Matsya Purana — Origin of Soma
आशास्तं मुमुचुर्गर्भम् अशक्ता धारणे ततः समादायाथ तं गर्भम् एकीकृत्य चतुर्मुखः //
āśāstaṃ mumucurgarbham aśaktā dhāraṇe tataḥ samādāyātha taṃ garbham ekīkṛtya caturmukhaḥ //
Unable to sustain the embryo, they released that consecrated foetus; thereafter Caturmukha (four-faced Brahmā), taking up that embryo, unified it into a single whole.
It emphasizes creation through a “garbha” (cosmic seed/embryo): when others cannot sustain it, Brahmā gathers and consolidates it, reflecting an ordered reconstitution of life after instability (a common Purāṇic creation motif often paired with pralaya–recreation cycles).
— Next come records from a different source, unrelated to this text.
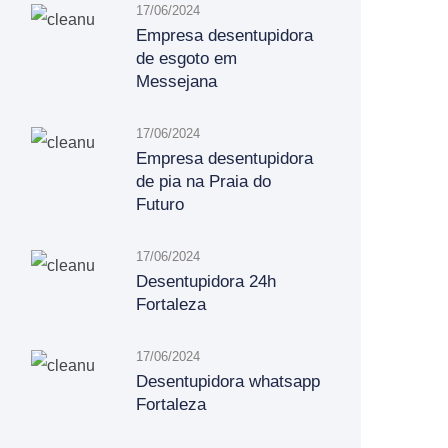
17/06/2024
Empresa desentupidora
de esgoto em
Messejana
17/06/2024
Empresa desentupidora
de pia na Praia do
Futuro
17/06/2024
Desentupidora 24h
Fortaleza
17/06/2024
Desentupidora whatsapp
Fortaleza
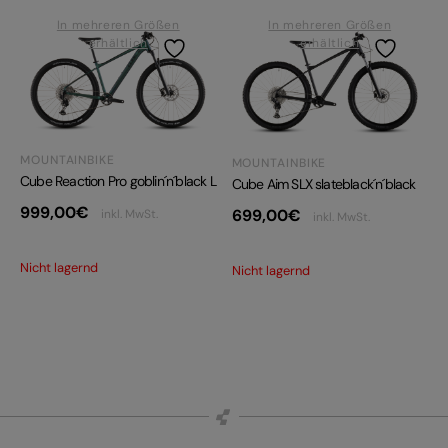
In mehreren Größen
In mehreren Größen
erhältlich
erhältlich
MOUNTAINBIKE
MOUNTAINBIKE
Cube Reaction Pro goblin´n´black L
Cube Aim SLX slateblack´n´black
999,00
€
699,00
€
inkl. MwSt.
inkl. MwSt.
Nicht lagernd
Nicht lagernd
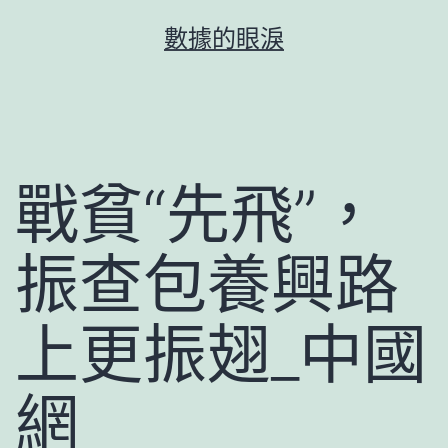
跳
數據的眼淚
至
主
要
內
容
戰貧“先飛”，
振查包養興路
上更振翅_中國
網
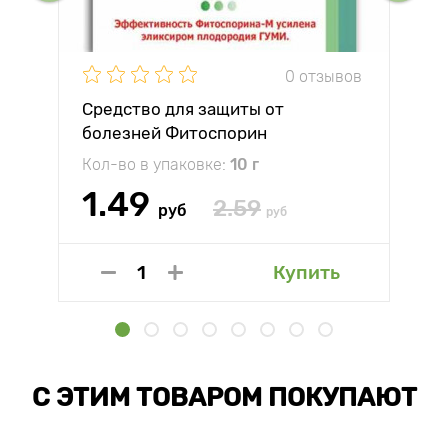
0 отзывов
Средство для защиты от
болезней Фитоспорин
Кол-во в упаковке:
10 г
1.49
2.59
руб
руб
Купить
С ЭТИМ ТОВАРОМ ПОКУПАЮТ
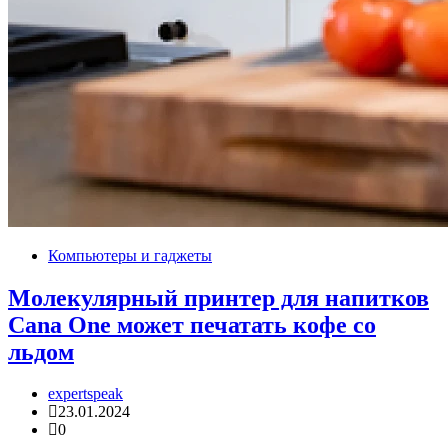
Компьютеры и гаджеты
Молекулярный принтер для напитков
Cana One может печатать кофе со
льдом
expertspeak
23.01.2024
0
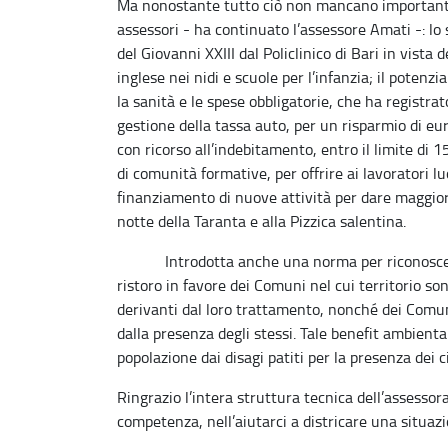
Ma nonostante tutto ciò non mancano importantiss
assessori - ha continuato l’assessore Amati -: lo 
del Giovanni XXIII dal Policlinico di Bari in vista
inglese nei nidi e scuole per l’infanzia; il potenz
la sanità e le spese obbligatorie, che ha registra
gestione della tassa auto, per un risparmio di eu
con ricorso all’indebitamento, entro il limite di 
di comunità formative, per offrire ai lavoratori l
finanziamento di nuove attività per dare maggior
notte della Taranta e alla Pizzica salentina.
Introdotta anche una norma per riconoscere u
ristoro in favore dei Comuni nel cui territorio son
derivanti dal loro trattamento, nonché dei Comuni
dalla presenza degli stessi. Tale benefit ambienta
popolazione dai disagi patiti per la presenza dei ci
Ringrazio l’intera struttura tecnica dell’assessor
competenza, nell’aiutarci a districare una situaz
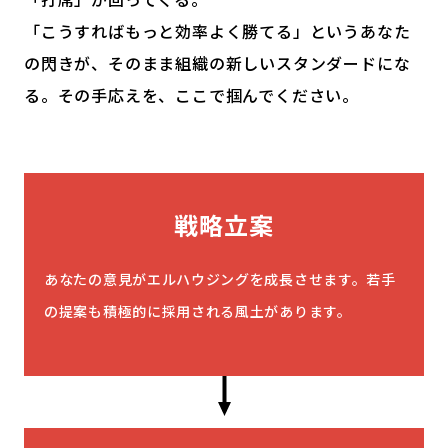
「こうすればもっと効率よく勝てる」というあなた
の閃きが、そのまま組織の新しいスタンダードにな
る。その手応えを、ここで掴んでください。
戦略立案
あなたの意見がエルハウジングを成長させます。若手
の提案も積極的に採用される風土があります。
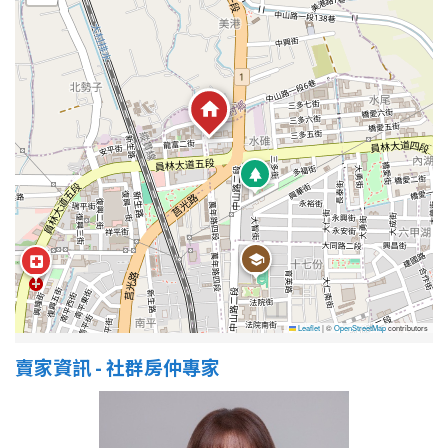
屋齡
不拘
5 年以下
5-10 年
10-20 年
20-30 年
30-40 年
40 年以上
Leaflet
|
©
OpenStreetMap
contributors
售價
賣家資訊 - 社群房仲專家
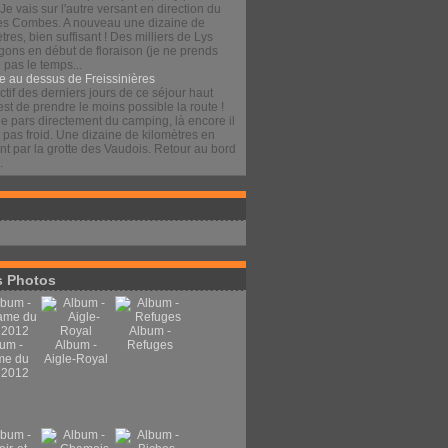
 Je vais sur l'autre versant en direction du
es Combes. A nouveau une dizaine de
tres, bien suffisant ! Des milliers de Lys
gons en début de floraison (je ne prends
pas le temps...
e au dessus de Freissinières
ctif des derniers jours de ce séjour haut
est de prendre le moins possible la route !
je pars directement du camping, là encore il
t pas froid. Une dizaine de kilomètres en
t par la grotte des Vaudois. Retour au bord
.
 Photos
Album -
um -
Album -
Refuges
me du
Aigle-Royal
 2012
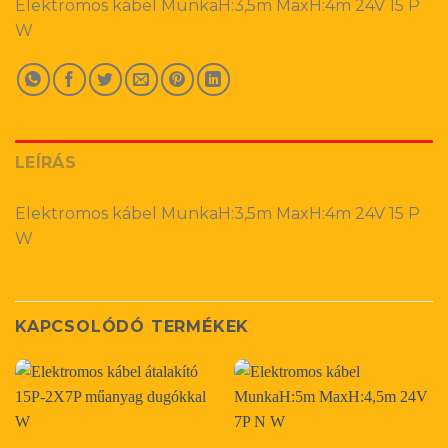
Elektromos kábel MunkaH:3,5m MaxH:4m 24V 15 P
W
LEÍRÁS
Elektromos kábel MunkaH:3,5m MaxH:4m 24V 15 P
W
KAPCSOLÓDÓ TERMÉKEK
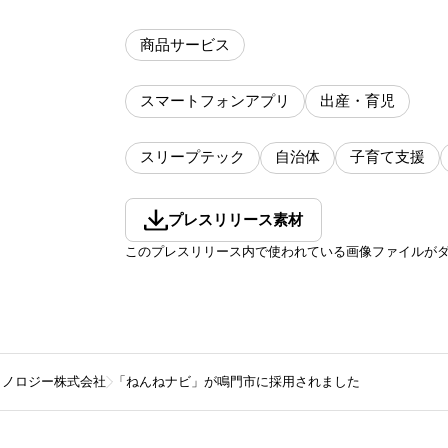
商品サービス
スマートフォンアプリ
出産・育児
スリープテック
自治体
子育て支援
プレスリリース素材
このプレスリリース内で使われている画像ファイルが
クノロジー株式会社
「ねんねナビ」が鳴門市に採用されました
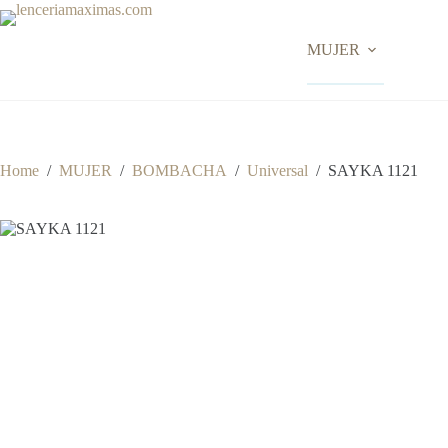
Skip
to
content
MUJER
Home
/
MUJER
/
BOMBACHA
/
Universal
/
SAYKA 1121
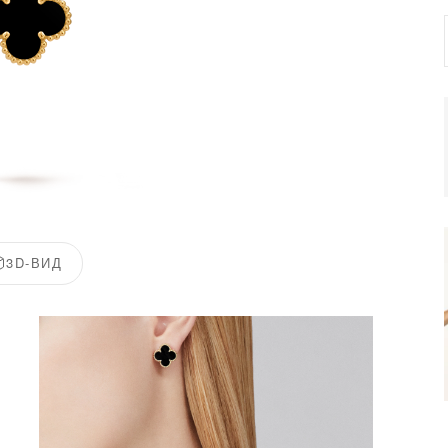
3D-ВИД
By analogy, it highlights dhāraṇa (sustaining responsibility): when a burden cannot be borne, a competent authority must stabilize and integrate what is scattered—an ethical model for rulers/householders to preserve order, lineage, and social continuity.
While not explicitly about Vāstu, the key idea is ekīkaraṇa (consolidation into a unified form), a principle echoed in ritual and icon/structure formation: scattered elements are ritually “made one” into a stable, consecrated whole.